Merkez Bankalarının Altın Alımları ve Dolar Endeksi
Artan risk algısı, merkez bankalarını altın alımına yönlendirmiştir. Merkez bankalarının jeopolitik ve ekonomik risk ile enflasyona karşı korunmak ve portföylerini çeşitlendirmek amacıyla altına olan talepleri orta ve uzun vadede artmıştır. Büyük merkez bankaları, yılın ilk yarısında portföylerini altına doğru kaydırmıştır.
Rekor fiyatlara rağmen Çin'den fiziki altın talebi güçlü seyretmiştir. İsrail ile İran arasındaki çatışmalar da yatırımcıların güvenli liman varlıklara yönelmesine neden olmuştur. Ayrıca, 2024 yılını 108,5 seviyesinde tamamlayan dolar endeksi ilk yarıda 96,7'ye çekilmiştir. Zayıflayan dolar endeksi, altının ons fiyatındaki yükselişe katkı sağlamıştır.
Fed ve Altına Yönelik Talep
ABD Başkanı Donald Trump'ın, Fed Başkanlığı için yeni bir ismi eylül ya da ekim ayında seçip açıklamayı değerlendirdiği yönündeki haber akışı da Fed'in bağımsızlığına ilişkin endişeleri artırarak altına talebin artmasına neden olmuştur.

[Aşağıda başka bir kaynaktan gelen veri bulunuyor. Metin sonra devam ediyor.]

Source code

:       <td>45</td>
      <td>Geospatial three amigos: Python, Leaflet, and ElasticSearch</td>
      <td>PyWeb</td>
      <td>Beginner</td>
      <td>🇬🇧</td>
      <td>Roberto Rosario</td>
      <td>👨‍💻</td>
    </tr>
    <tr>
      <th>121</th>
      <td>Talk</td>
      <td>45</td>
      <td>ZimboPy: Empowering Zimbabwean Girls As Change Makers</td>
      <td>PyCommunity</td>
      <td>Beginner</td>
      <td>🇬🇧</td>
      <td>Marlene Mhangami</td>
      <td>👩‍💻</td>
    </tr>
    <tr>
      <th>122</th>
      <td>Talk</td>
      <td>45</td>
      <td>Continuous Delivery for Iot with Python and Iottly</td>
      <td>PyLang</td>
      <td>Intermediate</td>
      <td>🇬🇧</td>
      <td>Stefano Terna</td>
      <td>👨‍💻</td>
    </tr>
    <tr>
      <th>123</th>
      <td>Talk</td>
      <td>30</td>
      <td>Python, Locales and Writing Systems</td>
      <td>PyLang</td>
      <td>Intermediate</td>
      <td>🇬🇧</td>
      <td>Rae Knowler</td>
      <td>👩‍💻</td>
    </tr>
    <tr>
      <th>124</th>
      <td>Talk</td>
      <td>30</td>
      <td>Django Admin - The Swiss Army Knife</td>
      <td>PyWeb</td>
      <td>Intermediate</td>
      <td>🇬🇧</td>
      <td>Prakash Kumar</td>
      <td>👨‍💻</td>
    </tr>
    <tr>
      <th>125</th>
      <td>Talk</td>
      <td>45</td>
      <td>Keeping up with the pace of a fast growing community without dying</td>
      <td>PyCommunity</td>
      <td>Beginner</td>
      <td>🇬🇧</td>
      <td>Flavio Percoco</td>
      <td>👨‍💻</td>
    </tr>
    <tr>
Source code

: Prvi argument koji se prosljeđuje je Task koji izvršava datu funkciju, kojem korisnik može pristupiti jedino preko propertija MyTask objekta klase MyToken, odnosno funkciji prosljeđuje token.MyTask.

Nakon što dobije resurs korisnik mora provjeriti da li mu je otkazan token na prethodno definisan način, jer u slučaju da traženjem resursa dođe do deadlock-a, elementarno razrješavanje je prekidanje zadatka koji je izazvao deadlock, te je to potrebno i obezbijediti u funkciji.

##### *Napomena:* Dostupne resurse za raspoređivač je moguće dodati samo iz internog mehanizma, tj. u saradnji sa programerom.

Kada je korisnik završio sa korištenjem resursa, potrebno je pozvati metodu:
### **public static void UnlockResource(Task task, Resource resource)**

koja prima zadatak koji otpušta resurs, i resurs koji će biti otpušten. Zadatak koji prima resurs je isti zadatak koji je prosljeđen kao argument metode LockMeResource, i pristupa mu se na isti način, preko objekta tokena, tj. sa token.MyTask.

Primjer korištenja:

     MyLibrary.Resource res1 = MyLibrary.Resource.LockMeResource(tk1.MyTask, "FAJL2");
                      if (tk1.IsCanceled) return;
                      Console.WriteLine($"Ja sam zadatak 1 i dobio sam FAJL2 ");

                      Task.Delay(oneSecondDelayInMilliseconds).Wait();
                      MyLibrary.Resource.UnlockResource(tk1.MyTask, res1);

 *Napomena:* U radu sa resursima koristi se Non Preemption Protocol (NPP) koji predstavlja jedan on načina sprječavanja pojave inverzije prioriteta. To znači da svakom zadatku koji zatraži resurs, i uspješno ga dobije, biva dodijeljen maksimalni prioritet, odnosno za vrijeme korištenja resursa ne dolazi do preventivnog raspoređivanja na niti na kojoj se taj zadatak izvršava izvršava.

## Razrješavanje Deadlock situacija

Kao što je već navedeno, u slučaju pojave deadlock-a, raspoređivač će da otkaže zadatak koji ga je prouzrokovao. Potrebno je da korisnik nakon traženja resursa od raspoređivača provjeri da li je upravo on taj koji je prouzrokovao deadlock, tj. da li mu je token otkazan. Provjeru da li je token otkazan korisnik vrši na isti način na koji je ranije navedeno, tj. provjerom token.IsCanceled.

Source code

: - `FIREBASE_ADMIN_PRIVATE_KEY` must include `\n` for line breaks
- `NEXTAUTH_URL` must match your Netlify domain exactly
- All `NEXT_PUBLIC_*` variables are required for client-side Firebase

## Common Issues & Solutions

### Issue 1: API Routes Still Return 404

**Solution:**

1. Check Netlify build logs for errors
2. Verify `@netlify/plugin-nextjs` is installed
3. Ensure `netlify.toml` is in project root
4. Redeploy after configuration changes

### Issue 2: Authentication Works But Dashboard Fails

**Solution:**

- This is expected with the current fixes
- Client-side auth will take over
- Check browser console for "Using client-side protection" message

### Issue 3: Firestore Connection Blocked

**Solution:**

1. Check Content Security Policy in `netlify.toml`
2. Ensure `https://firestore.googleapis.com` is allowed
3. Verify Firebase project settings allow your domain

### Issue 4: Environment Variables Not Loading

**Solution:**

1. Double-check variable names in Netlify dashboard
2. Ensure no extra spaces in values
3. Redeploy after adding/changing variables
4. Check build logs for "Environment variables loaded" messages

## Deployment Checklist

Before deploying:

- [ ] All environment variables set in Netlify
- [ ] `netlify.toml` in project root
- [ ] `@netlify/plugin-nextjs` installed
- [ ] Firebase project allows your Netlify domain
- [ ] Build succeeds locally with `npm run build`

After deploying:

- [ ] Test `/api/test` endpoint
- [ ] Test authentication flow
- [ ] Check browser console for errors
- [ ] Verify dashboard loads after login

- Dünya Altın Konseyi verilerine göre, fiziksel altınla desteklenen borsa yatırım fonlarına (ETF'ler) yılın ilk yarısında 2020'den bu yana en büyük yatırımcı girişi yaşanmıştır.
- Konseyin anketine katılanların %95'i altın rezervlerinin artacağını öngörmektedir.
Altının Ons Fiyatındaki Artış
Altının ons fiyatı, yılın ilk yarısında %26 artışla 3.303 dolara kadar yükselmiştir. En fazla aylık yükseliş %9,3 ile mart ayında görülmüştür. Ticaret savaşlarına yönelik artan belirsizlikler ve Fed ile ABD hükümeti arasındaki politika uyumsuzluğu endişeleriyle altının ons fiyatı nisanda 3.499,99 doları test etmiştir.
İkinci Yarıda Beklentiler
Ahlatcı Portföy Genel Müdürü Tonguç Erbaş, yılın ikinci yarısında tarife belirsizlikleri ve jeopolitik gerilimlerin azalması beklentileriyle altının ons fiyatının bu yıl sonuna kadar ani bir gelişme dışında 3.700 doları geçmeyeceğini öngörmektedir. 2024 sonunda altının ons fiyatının 3.300-3.500 dolar arasında konumlanacağını tahmin etmektedir.
Erbaş, ons altın fiyatının yılın geri kalan kısmında 3.000 doların altına çok düşeceğini zannetmediğini belirterek, "Bugünden 2.500 dolar, 2.700 dolar bana uzak geliyor. Çünkü yabancı kurumlar da devamlı revizyona gidiyor. 3.000-3.400 arasında bir yerde biz önümüzdeki 6 ayı geçiririz." değerlendirmesinde bulunmuştur.
Doların zayıflamasına dikkat çeken Erbaş, "Dolar, yaklaşık son 50 yılda en hızlı değer kaybını yılın ilk yarısında kaydetti. Tarifeler ile ilgili tahmin ediyorum orta yol bulabileceği şekilde anlaşma yapacak, diğer taraftan jeopolitik risklerin giderilmesi konusunda da orta vadeli bir planı var olduğunu düşünüyorum." demiştir.